(WHAT NEEDS TO BE DONE)
Answer these questions using the ProtonMail reCAPTCHA thread below:
1. What operating system does the person reporting the issue use?
2. How many captchas did that person click through before reaching the Inbox view?
3. Which country is that person a citizen of?

(PROVIDED PASSAGE)
* start *
Steps to reproduce the behavior:

Use any adblocker of choice (e.g. uBlock Origin with Cookie Autodelete)
Go to https://mail.protonmail.com/login
Find out ProtonMail is using Google Recaptcha, compromising privacy of all its already registered users.

Expected behavior:

As a project/company that was founded as an immediate response to the Snowden Leaks, which revealed that the Google PREFs cookie is literally how the NSA tracks users across the planet, I find this very absurd to see.

I understand that there's intention to lower the rate of spammer accounts in the Registration process. But reoccuring users that have -TWO- passwords to identify themselves with should not need to re-identify themselves as a human. And especially not with an unethical service such as Google that seem to not respect any privacy laws that are applicaple in the European Union.

To be honest, this issue is for me a reason to change services; and I feel betrayed in the sense that I as a crowdfunding campaign sponsoring user think that this is a serious breach of GDPR law. I'm a European citizen (from Germany) and I never agreed to share any information with Google.

I also understand that other Recaptcha using services are necessary when ProtonMail would face lots of TOR traffic (which actually would also endanger journalists abroad btw). But this web traffic was received by ProtonMail without any Proxy in between, from my ISP's geo-ip-confirmable IP.

Currently, if ProtonMail continues to deanonymize its users by including Google's Recaptcha code, I cannot recommend ProtonMail as a service to anyone anymore.

OS is ArchLinux
Browser is Ungoogled Chromium (latest) with uBlock Origin and Cookie Autodelete.
URL is mail.protonmail.com

edit: I wanted to clarify the narrative that ProtonMail tries to make. This Captcha appeared AFTER I entered the correct password for my login, and AFTER I entered the correct password for mailbox decryption. After clicking through three almost unsolvable captchas, I was led straight to the Inbox view.

This was no anti-bruteforce measurement. This was no anti-credentials-stuffing measurement. This was a false positive in classifications by IPv4 (as I have an ISP that shares their IPv4, as all customer hardware uses IPv6 primarily) (read below to what I think can be done to help mitigate this problem).

AdmiralNemo commented 3 years ago

I personally totally understand ProtonMail's arguments from a technical perspective. I can appreciate their position, and I can of course offer no advice on how else they could have handled this problem. I definitely see the value in using existing, proven technology to solve a difficult problem.

What concerns me is the message this sends about the overall state of privacy on the Internet. ProtonMail is acompany founded on the principle of providing private communication. They regularly distribute propaganda about how "bad" Google is for privacy. If they cannot solve this problem without resorting to using one of the most invasive Google products, then who can? I came to ProtonMail deliberately to get away from Google, and I pay them to support that. I definitely don't like the idea that it may no longer be possible to even pay to avoid Google. This incident has prompted me to search again for another provider that will hopefully consider this as scary as I do.

bartbutler commented 3 years ago

I personally totally understand ProtonMail's arguments from a technical perspective. I can appreciate their position, and I can of course offer no advice on how else they could have handled this problem. I definitely see the value in using existing, proven technology to solve a difficult problem.
* end *
(ENTRIES PROVIDED)
* start *
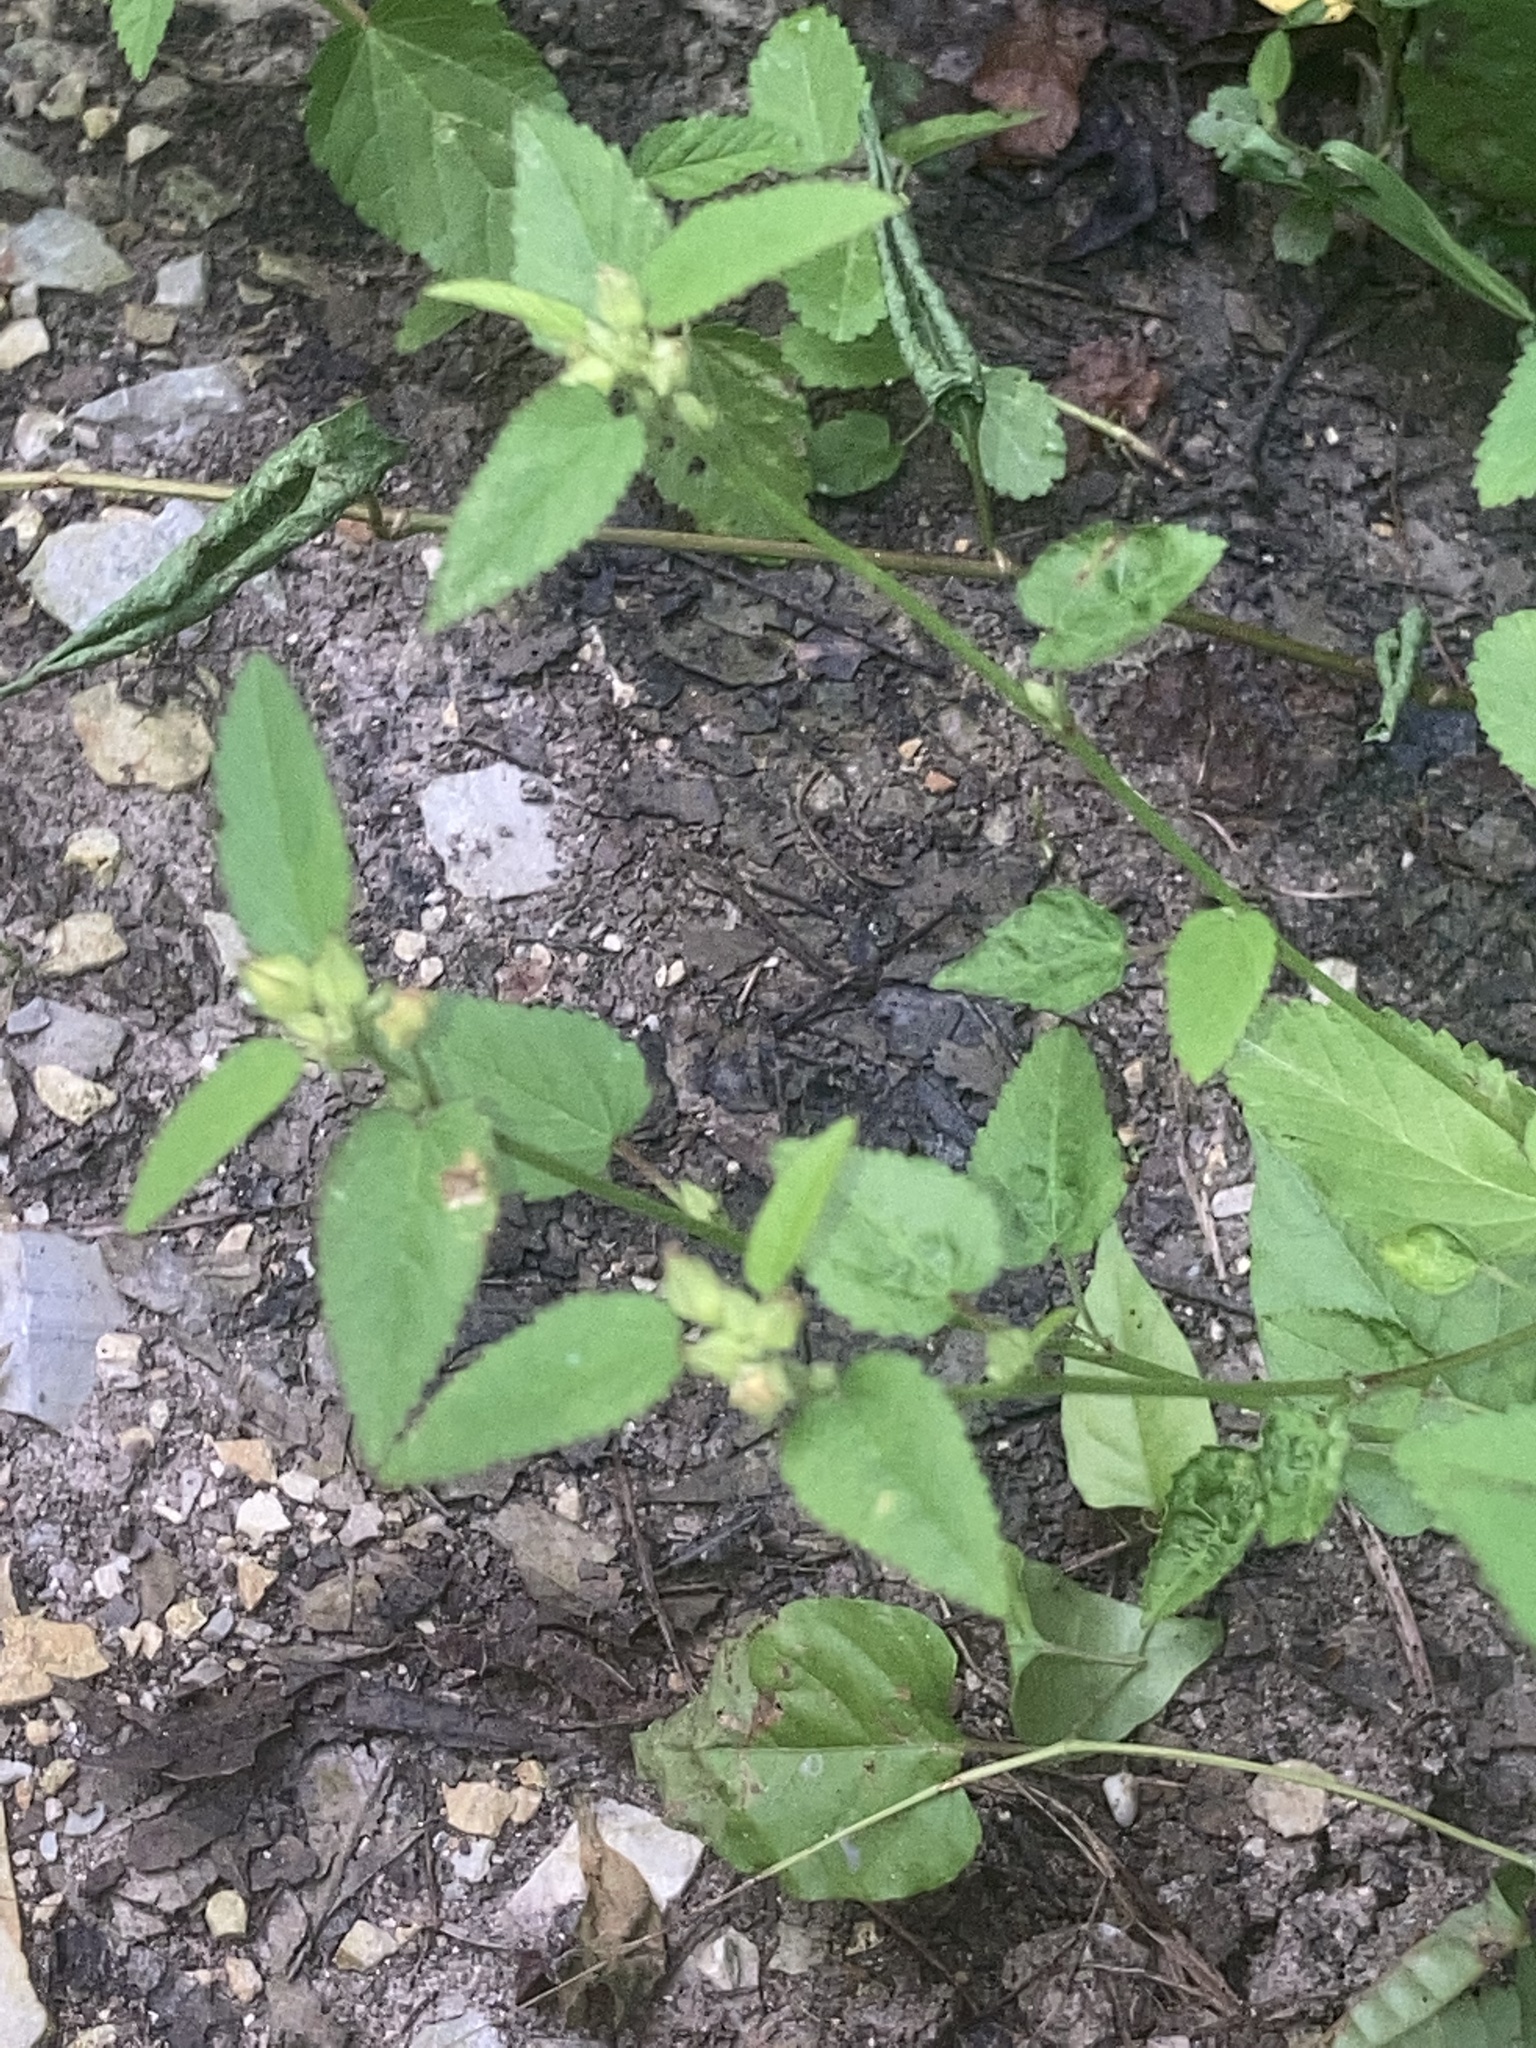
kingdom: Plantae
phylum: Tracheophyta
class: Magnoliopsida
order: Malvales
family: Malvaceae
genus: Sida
* end *
* start *
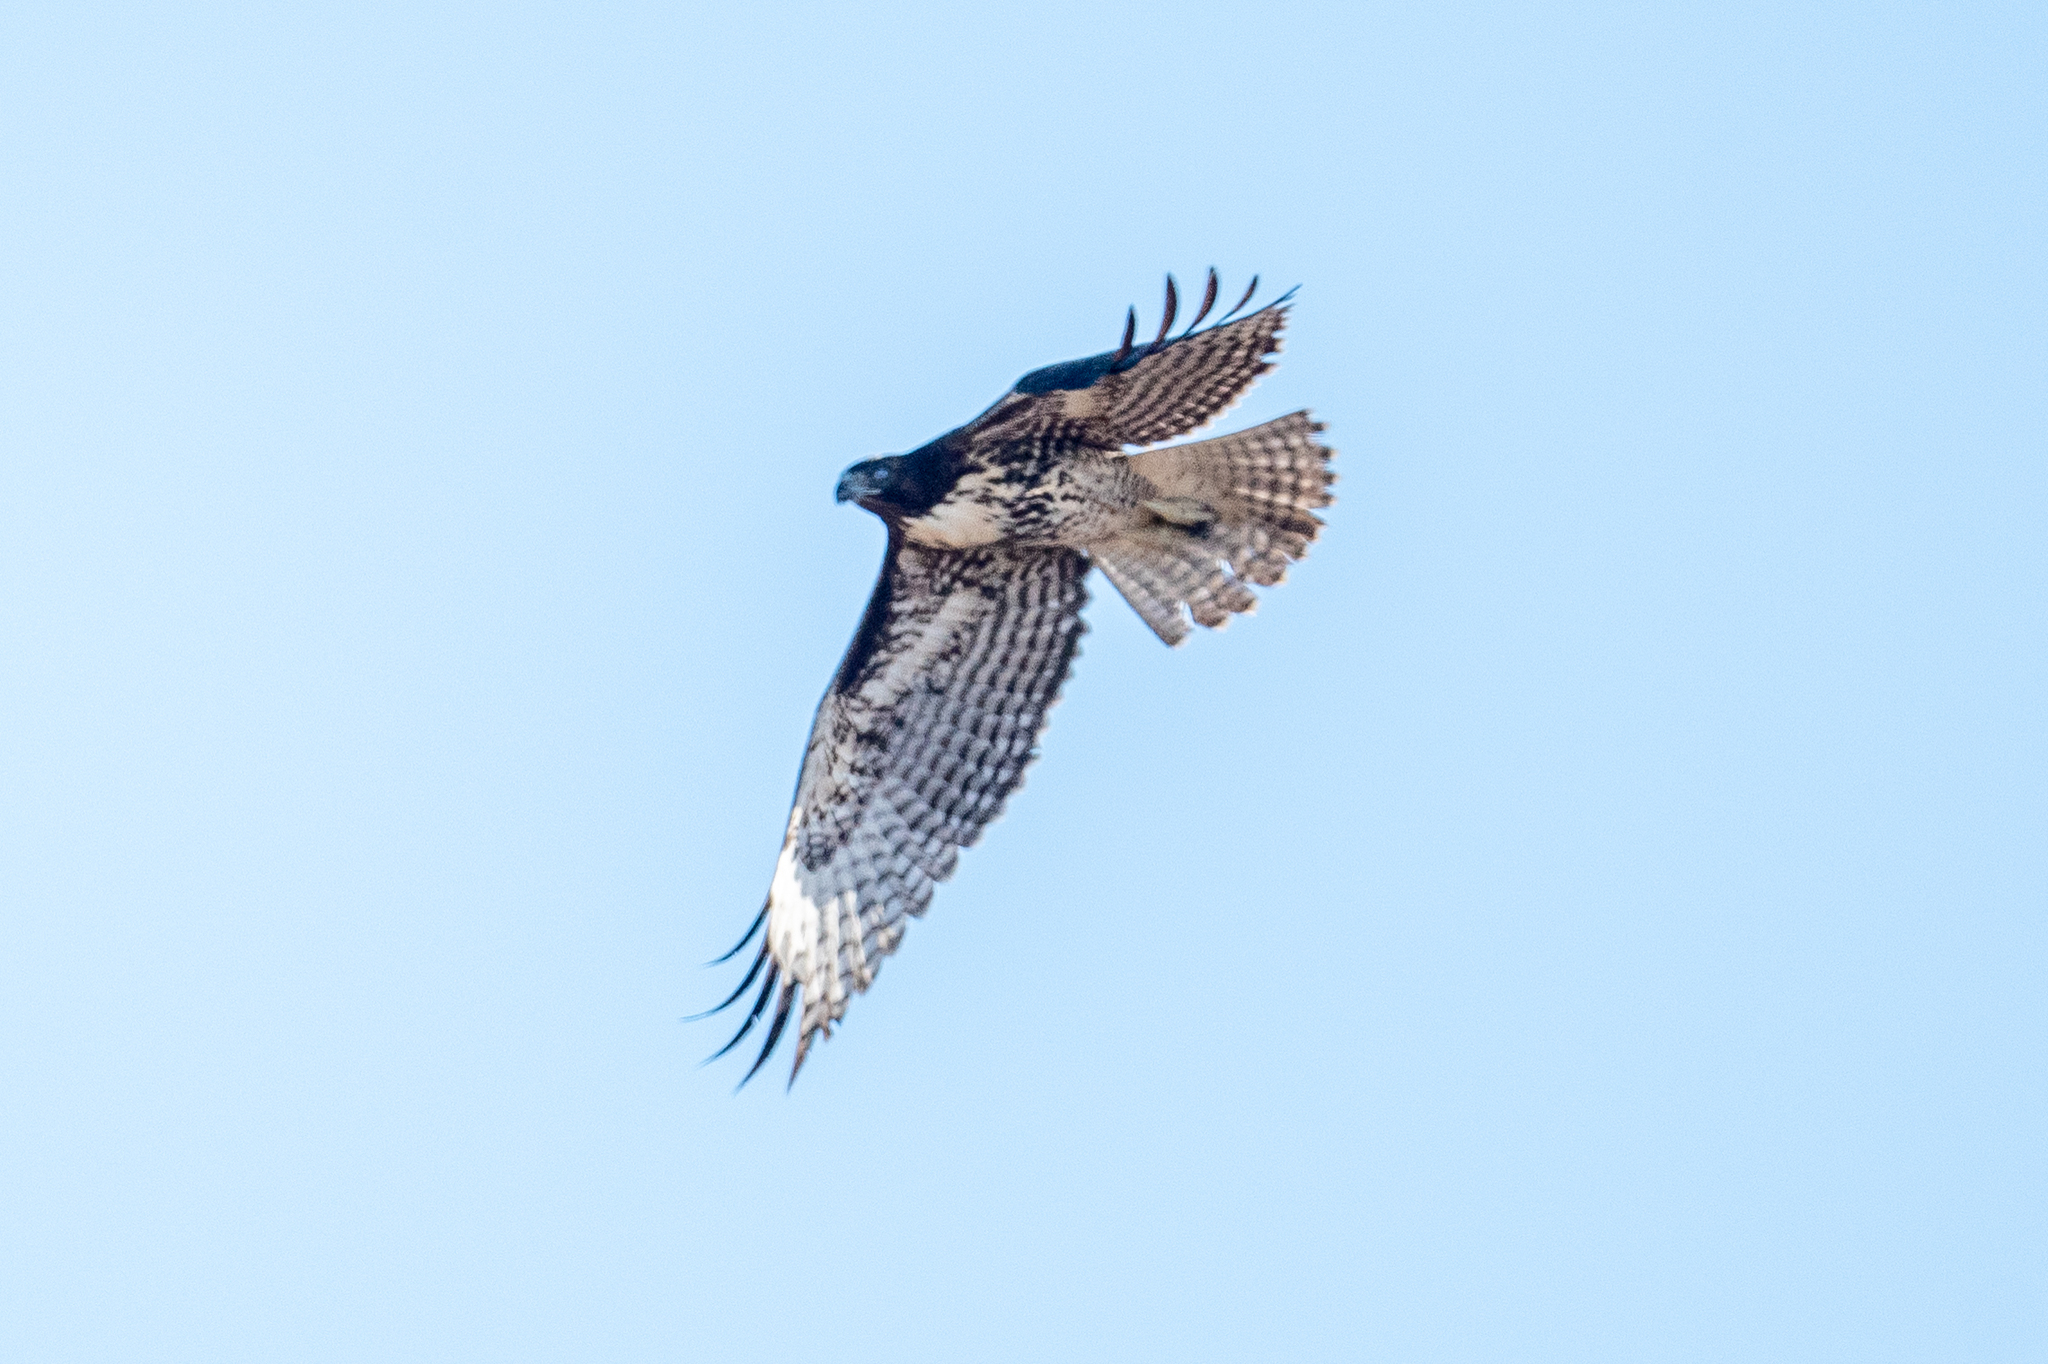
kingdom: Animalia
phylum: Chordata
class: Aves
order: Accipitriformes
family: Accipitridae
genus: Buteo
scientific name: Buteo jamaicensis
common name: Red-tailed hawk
* end *
(EXERCISE OUTPUT)
1. ArchLinux
2. Three
3. Germany